Monica Andreis, vice-diretora da Aliança de Controle do Tabagismo (ACT) e mestre em psicologia clínica pela Universidade de São Paulo (USP), afirma que tal medida neste momento não é defendida pela ACT, pois ainda é necessária a aprovação imediata em todo o território nacional de lei que proíba o tabaco em ambientes fechados, uma vez que apenas sete estados brasileiros adotaram essa legislação.
“Há um projeto de lei no Congresso Nacional que tramita a medida, que já se comprovou extremamente eficaz e bem aceita pelos cidadãos. No momento, precisamos da aplicação desta norma em âmbito nacional, já que o Brasil se comprometeu a adotar as medidas presentes no tratado internacional da Convenção Quadro para o Controle do Tabaco”.
Para a ACT, há outros pontos com eficiência comprovada no controle do tabagismo ainda não implementados no Brasil, como a questão do fim da publicidade e exposição do tabaco em locais de venda públicos, que atinge grande parte de crianças e jovens; e o preço dos maços de cigarro, considerado muito baixo.

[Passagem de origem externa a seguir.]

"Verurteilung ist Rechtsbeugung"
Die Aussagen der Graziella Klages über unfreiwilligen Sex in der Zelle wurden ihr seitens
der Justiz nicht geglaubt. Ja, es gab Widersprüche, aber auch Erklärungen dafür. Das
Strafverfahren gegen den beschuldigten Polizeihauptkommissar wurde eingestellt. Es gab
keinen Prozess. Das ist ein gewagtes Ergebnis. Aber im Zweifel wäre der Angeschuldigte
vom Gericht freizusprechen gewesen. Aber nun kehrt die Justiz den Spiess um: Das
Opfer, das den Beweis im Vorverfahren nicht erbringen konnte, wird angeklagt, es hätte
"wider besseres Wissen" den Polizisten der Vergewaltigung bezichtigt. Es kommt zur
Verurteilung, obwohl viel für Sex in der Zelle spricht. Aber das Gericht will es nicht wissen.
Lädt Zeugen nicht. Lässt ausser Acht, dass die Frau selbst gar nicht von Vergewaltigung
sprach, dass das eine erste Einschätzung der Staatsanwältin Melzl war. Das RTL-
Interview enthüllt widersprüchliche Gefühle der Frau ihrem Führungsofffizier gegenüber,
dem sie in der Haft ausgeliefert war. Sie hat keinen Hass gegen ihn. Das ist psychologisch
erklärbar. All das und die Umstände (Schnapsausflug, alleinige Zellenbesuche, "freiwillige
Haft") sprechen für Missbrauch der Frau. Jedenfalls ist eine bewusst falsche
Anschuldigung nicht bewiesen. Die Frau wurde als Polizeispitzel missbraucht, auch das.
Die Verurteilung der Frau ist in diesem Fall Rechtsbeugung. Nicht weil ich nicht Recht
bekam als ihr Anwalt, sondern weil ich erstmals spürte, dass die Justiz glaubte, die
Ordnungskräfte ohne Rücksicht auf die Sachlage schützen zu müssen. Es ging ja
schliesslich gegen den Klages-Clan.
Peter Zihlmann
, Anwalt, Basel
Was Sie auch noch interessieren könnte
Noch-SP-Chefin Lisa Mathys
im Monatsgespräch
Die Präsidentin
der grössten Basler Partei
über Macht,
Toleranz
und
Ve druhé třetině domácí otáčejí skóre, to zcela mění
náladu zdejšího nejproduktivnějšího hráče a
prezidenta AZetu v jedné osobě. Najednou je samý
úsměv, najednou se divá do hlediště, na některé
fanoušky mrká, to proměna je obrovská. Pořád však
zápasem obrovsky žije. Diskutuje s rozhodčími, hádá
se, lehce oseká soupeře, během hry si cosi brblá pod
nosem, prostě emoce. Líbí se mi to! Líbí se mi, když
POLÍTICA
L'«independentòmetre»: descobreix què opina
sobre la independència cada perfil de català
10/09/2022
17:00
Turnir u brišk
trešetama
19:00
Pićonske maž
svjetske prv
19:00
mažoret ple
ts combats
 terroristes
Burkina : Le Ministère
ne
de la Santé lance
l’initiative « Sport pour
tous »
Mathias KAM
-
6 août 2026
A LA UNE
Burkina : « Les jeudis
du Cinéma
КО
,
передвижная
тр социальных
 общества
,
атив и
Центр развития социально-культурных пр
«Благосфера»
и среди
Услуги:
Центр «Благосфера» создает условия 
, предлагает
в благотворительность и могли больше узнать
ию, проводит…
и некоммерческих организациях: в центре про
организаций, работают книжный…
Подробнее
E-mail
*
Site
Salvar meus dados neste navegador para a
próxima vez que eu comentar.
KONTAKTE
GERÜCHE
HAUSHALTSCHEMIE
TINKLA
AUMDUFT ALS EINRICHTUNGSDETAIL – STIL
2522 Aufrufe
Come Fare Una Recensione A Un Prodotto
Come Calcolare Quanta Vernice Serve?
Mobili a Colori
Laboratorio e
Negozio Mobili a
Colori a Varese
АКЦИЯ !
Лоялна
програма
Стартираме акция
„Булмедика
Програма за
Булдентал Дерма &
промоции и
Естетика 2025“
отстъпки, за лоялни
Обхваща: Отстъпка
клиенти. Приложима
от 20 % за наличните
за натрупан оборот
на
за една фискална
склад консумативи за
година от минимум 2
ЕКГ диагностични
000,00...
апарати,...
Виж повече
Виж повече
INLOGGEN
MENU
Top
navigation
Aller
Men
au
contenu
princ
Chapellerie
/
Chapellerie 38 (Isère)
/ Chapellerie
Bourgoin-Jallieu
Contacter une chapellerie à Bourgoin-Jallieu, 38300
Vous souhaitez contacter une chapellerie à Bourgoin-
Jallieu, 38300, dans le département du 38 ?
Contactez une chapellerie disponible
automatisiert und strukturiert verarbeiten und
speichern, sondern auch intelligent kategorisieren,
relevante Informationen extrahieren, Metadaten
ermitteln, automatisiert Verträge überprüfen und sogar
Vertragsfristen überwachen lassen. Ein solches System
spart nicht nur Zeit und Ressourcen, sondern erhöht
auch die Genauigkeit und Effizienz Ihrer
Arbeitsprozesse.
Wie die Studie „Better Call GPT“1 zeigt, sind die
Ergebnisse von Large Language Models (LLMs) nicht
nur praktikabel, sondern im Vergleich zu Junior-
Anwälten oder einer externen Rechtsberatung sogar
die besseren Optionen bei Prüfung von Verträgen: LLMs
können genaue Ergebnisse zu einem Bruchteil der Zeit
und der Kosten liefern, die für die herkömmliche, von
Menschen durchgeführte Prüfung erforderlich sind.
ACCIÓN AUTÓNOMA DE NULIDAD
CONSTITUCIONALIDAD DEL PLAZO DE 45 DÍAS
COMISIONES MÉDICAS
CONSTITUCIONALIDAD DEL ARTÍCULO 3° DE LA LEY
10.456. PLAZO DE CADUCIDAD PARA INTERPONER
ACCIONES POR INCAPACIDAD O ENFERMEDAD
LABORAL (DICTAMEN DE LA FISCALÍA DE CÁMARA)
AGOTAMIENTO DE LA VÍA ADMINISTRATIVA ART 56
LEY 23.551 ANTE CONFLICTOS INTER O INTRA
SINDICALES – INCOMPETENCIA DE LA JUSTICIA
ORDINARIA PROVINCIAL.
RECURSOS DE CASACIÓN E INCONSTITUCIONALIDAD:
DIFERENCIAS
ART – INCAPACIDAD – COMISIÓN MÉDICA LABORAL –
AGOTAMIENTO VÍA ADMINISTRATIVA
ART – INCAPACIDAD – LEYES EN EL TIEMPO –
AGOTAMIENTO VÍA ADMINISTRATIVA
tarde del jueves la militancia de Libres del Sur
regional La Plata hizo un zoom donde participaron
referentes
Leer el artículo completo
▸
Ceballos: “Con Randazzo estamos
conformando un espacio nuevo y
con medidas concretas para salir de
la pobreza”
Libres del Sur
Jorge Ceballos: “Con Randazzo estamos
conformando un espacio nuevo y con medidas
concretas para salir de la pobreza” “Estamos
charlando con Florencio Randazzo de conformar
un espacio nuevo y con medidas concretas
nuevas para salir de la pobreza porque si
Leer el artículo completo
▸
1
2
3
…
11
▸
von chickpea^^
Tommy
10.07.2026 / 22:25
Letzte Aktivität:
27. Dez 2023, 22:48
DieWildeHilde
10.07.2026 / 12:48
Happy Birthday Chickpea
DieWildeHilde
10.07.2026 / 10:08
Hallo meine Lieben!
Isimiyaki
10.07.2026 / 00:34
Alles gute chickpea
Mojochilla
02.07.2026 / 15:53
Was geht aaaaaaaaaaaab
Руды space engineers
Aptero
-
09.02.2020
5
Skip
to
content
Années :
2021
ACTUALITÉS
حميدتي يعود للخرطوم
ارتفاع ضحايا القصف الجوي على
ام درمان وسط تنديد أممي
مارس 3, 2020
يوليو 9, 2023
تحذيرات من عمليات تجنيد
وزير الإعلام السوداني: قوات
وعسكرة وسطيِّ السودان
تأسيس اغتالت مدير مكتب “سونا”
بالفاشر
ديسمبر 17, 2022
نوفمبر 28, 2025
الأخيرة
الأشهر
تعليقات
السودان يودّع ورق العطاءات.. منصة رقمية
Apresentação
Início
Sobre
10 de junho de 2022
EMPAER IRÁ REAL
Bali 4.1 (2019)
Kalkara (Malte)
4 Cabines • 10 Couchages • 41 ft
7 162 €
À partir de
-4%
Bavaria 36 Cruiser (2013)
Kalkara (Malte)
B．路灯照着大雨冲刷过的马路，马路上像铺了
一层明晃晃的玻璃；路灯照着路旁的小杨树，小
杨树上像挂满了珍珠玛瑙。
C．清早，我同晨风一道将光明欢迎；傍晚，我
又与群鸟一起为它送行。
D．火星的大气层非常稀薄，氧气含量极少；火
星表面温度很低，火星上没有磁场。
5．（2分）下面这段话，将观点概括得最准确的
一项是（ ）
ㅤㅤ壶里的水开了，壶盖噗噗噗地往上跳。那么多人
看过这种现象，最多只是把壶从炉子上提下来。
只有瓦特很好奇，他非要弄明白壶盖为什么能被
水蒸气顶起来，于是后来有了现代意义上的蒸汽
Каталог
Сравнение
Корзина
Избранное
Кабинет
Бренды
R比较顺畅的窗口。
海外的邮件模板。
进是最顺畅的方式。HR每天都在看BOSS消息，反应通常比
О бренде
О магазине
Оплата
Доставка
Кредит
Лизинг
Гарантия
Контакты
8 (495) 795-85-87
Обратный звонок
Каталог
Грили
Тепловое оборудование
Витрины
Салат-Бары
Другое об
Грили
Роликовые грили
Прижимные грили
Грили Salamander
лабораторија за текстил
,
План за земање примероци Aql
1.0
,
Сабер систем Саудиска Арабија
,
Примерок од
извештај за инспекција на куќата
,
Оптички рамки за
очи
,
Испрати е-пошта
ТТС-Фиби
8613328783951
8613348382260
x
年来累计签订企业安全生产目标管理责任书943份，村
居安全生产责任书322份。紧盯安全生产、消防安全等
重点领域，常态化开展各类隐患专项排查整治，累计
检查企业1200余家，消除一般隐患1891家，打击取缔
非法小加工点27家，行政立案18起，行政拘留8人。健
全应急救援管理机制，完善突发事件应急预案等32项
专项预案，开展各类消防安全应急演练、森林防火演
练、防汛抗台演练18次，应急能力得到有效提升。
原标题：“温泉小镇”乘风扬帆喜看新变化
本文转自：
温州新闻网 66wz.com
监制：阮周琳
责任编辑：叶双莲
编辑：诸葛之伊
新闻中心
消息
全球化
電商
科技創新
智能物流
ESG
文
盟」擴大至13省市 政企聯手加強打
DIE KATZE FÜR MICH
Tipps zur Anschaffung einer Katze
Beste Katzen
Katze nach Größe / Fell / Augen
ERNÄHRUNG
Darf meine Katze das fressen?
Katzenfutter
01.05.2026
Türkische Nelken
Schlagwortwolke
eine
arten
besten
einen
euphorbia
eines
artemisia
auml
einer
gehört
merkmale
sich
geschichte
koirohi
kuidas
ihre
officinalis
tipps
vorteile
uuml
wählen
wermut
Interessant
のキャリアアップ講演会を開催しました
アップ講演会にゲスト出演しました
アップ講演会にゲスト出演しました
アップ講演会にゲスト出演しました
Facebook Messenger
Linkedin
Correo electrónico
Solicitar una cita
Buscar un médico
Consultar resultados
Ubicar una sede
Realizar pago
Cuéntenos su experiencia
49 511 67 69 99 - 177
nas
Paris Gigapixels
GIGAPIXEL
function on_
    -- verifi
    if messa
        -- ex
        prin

Hoje em dia, não há mais dúvida de que o contato com a fumaça do cigarro acaba sujeitando a pessoa que não fuma às mesmas doenças desenvolvidas pelos fumantes.
“Existem pessoas que nunca fumaram e apresentam cânceres ou doenças associadas ao uso do cigarro, mas apenas porque conviveram por muito tempo, seja em casa ou no trabalho, em ambientes com a fumaça”, comenta.
Segundo estudo feito no Rio de Janeiro pela Universidade Federal do Rio de Janeiro (UFRJ), em uma análise local, ao menos sete pessoas morrem ao dia devido ao fumo passivo. “Consequentemente, o índice de mortalidade nacional tende a ser bem maior”, aponta Monica.